▶ _ИСХОДНЫЙ ТЕКСТ_
==============================
Твардовский, Александр Трифонович, поэт (21.6 1910, деревня Загорье Смоленской губ. – 18.12.1971, Красная Пахра под Москвой). Сын крестьянина-кузнеца, который во время коллективизации преследовался как «кулак
». Твардовский с детства писал стихи. Учась в Смоленском педагогическом институте и в МИФЛИ (Московском институте философии, литературы и истории, до 1939), выступал как журналист и писатель.
В поэме Путь к социализму
(1931) Твардовский нашел типичную для него в дальнейшем стихотворную форму. Известность ему принесла воспевающая колхозный строй поэма Страна Муравия
(1936), отмеченная в 1941 Сталинской премией (за 1935-1941, 2-й степ.).
Александр Твардовский: три жизни поэта
Член партии с 1940, Твардовский принимал участие в походе против Польши
в 1939, в войне с Финляндией
в 1940 и во Второй Мировой войне , будучи фронтовым корреспондентом. Созданная в 1941-45 обширная поэма Василий Теркин
(Сталинская премия за 1943/44, 1-й степ.), в которой с юмором описаны радости и невзгоды простого солдата-фронтовика, стала одним из популярнейших произведений о войне; ее с восторгом принял даже белоэмигрант Бунин . Более сильное впечатление по своему трагическому звучанию производит поэма Твардовского Дом у дороги
(1946, Сталинская премия за 1946, 2-й степ.).
В 1950 Твардовский был назначен главным редактором журнала «Новый мир», но в 1954 лишился этой должности в связи с нападками на либеральные тенденции, наметившиеся в журнале после смерти Сталина . Снова возглавив «Новый мир» в 1958, Твардовский сделал этот журнал центром, вокруг которого группировались литературные силы, стремившиеся к честному изображению советской действительности.
Из его собственных поэм, в которых дается новый взгляд на времена сталинского подавления страны, поэма За далью – даль
, писавшаяся в 1950-60, получила официальное признание в виде Ленинской премии 1961; Теркин на том свете
является пародийным продолжением его военной поэмы, написанным в 1954-63. Поэма 1967-69 По праву памяти
, в которой поэтом, в частности, рассказана правда о судьбе своего отца, ставшего жертвой коллективизации, была запрещена цензурой и опубликована лишь в 1987. Ко многим литературным талантам, нашедшим поддержку Твардовского, принадлежит и А. Солженицын . Именно Твардовский в № 11 «Нового мира» за 1962 год опубликовал знаменитый рассказ «Один день Ивана Денисовича ».
==============================
▶ _ЗАДАНИЕ 1_
Ответьте на вопросы по тексту о Твардовском.
(а) В какой деревне родился Твардовский?
(б) С какого года Твардовский был членом партии?
(в) В каком году была опубликована поэма «По праву памяти»?
▶ _ЗАДАНИЕ 2_
Замените в тексте о Твардовском «корреспондентом» на «журналистом» и приведите фрагмент начиная со слов «Александр Твардовский: три» и заканчивая словами «1946, 2-й степ.).».

Сохранённые данные:
==============================
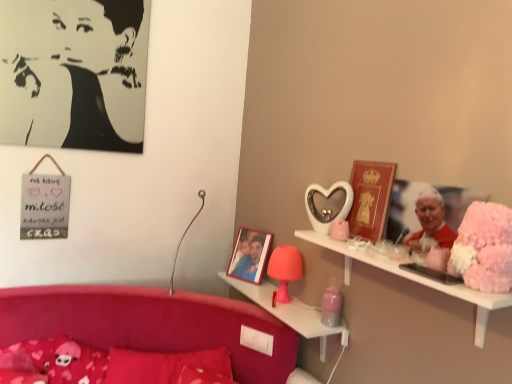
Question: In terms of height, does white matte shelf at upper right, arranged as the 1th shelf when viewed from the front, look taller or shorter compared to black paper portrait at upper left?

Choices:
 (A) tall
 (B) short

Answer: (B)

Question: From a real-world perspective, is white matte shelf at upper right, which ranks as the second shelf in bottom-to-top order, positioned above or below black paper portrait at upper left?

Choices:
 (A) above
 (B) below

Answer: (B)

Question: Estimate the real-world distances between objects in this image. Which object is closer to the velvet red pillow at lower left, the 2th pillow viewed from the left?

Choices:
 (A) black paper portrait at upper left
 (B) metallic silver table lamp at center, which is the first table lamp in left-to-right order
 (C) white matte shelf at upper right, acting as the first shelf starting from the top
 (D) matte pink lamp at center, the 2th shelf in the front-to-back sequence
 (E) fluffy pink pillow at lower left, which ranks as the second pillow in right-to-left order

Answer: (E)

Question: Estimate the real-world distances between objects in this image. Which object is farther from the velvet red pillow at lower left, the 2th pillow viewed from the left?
==============================
▶ _ОТВЕТ 1_
(а) В деревне Загорье Смоленской губернии.
(б) С 1940 года.
(в) В 1987 году.

▶ _ОТВЕТ 2_
Александр Твардовский: три жизни поэта
Член партии с 1940, Твардовский принимал участие в походе против Польши
в 1939, в войне с Финляндией
в 1940 и во Второй Мировой войне , будучи фронтовым журналистом. Созданная в 1941-45 обширная поэма Василий Теркин
(Сталинская премия за 1943/44, 1-й степ.), в которой с юмором описаны радости и невзгоды простого солдата-фронтовика, стала одним из популярнейших произведений о войне; ее с восторгом принял даже белоэмигрант Бунин . Более сильное впечатление по своему трагическому звучанию производит поэма Твардовского Дом у дороги
(1946, Сталинская премия за 1946, 2-й степ.).